With the exception of the coronates, the scyphomedusae do not have the well‐defined marginal neural rings of the hydromedusae. Nonetheless most of the action in their nervous system takes place at the umbrellar margin because that is where the sense organs and tentacles are located and, as in the hydromedusae, it is also where the swimming rhythm is generated. The neural networks are a bit more complicated in the scyphomedusae and considerably more is known about them.

The nervous system of scyphomedusae is composed of three parts: the motor nerve net, the diffuse nerve net, and the marginal centers (Arai 1997). The motor nerve net innervates the swimming muscle, the diffuse nerve net conveys sensory information to the marginal centers, and the marginal centers act as pacemakers for the swimming rhythm and integrators for the sensory information provided by the sensory apparatus. Even though only one of the nerve nets is termed “diffuse,” both nerve nets are highly complex and diffuse networks that intercalate through different tissues. The neural tissue is difficult to isolate and even more difficult to map. In fact, the two nerve nets are mainly defined by their function, which was described using physiological methods (Anderson and Schwab 1981).

Figure 3.22 Nerve net in a hydromedusa.

Source: Kaestner (1967), figure 4‐20 (p. 61). Reproduced with the permission of John Wiley & Sons.

The marginal centers are important junctions for integrating sensory inputs and conveying them as needed to the swimming muscle. They are located directly behind the rhopalia on the bell margin, most easily visualized in the coronates ( Figure 3.23a). Their precise location is unknown, but the fact that the centers are located very close to, but not within, the rhopalia itself was determined by methodical and highly localized ablation experiments in the 1980s (Passano 1982). The criterion for determining the location of the marginal center was the presence or absence of a pacemaker signal to the swimming musculature.

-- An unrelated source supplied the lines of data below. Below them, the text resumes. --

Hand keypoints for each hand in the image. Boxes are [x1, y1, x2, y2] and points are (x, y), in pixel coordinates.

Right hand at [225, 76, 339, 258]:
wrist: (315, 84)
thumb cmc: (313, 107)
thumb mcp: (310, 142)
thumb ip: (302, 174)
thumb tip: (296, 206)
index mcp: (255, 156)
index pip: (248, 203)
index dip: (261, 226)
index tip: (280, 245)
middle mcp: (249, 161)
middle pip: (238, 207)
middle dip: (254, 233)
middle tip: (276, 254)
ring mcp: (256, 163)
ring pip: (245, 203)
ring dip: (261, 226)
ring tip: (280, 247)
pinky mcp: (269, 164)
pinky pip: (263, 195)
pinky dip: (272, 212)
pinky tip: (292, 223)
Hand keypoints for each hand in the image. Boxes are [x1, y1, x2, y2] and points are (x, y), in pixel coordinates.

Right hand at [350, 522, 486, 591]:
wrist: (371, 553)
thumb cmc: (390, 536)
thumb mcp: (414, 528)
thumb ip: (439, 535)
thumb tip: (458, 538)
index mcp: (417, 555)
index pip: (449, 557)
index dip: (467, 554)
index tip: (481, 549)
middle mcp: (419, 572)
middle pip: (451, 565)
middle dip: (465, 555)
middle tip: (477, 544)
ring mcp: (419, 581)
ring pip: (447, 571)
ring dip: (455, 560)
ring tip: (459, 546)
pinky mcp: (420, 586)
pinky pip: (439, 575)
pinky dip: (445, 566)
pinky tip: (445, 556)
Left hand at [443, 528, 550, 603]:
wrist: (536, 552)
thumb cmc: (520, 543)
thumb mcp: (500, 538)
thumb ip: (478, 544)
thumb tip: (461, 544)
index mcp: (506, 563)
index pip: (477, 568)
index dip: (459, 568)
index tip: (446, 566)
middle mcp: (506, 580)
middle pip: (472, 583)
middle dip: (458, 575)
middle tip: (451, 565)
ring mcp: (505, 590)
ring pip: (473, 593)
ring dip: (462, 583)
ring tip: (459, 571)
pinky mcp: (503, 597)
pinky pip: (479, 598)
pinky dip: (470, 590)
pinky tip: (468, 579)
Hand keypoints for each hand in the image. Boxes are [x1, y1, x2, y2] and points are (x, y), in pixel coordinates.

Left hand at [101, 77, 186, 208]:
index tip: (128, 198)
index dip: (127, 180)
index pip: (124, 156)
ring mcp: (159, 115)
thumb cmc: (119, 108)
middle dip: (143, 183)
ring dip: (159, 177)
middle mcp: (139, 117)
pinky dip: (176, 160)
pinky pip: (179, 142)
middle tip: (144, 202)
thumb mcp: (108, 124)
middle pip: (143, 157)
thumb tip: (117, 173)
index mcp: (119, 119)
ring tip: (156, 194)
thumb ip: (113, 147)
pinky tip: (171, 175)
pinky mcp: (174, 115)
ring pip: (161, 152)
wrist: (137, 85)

The medusae possess at least three sensory modalities: photoreception, equilibrium, or balance – sometimes thought of as gravity reception, and chemoreception. Structures have been described for receptors detecting light and balance but not for waterborne chemicals – equivalent to our senses of taste and smell. The fact that medusae respond to chemicals of various kinds allows us to infer that the sense exists, even if there has been no structure identified to associate with it. Clearly, medusae have well‐developed sensory capabilities.

The rhopalia are multifunctional sensory centers, usually possessing a photoreceptor and equilibrium receptor, or statocyst, within the same general structure ( Figure 3.23). The photoreceptors vary in complexity from a simple pigment cup without a lens and a limited number of receptors such as that observed in the ocelli of Aurelia aurita ( Figure 3.23d) to the well‐developed ocelli of the cubomedusae that possess a cornea, a lens, and a well‐defined retina ( Figure 3.23e). Although structures believed to be photoreceptive in nature have been described in medusae since the 1940s, almost no neurophysiological recording has been completed to directly confirm their sensory role. Fortunately, such recordings have been done in other primitive phyla (e.g. flatworms) from highly similar structures, and we may infer their photoreceptive function from those (Land 1990; Withers 1992). In addition, there are a variety of observed behaviors that require a sensitivity to light. Among those are diurnal vertical migration (Hamner 1995) and the orientation of cubomedusae to a point source of light several meters away. The sensory centers of medusae are distributed liberally around the bell margin. Thus even the sensitivity to light and shadow afforded by simple eyes can aid in navigation or alert the individual to the presence of predator or prey.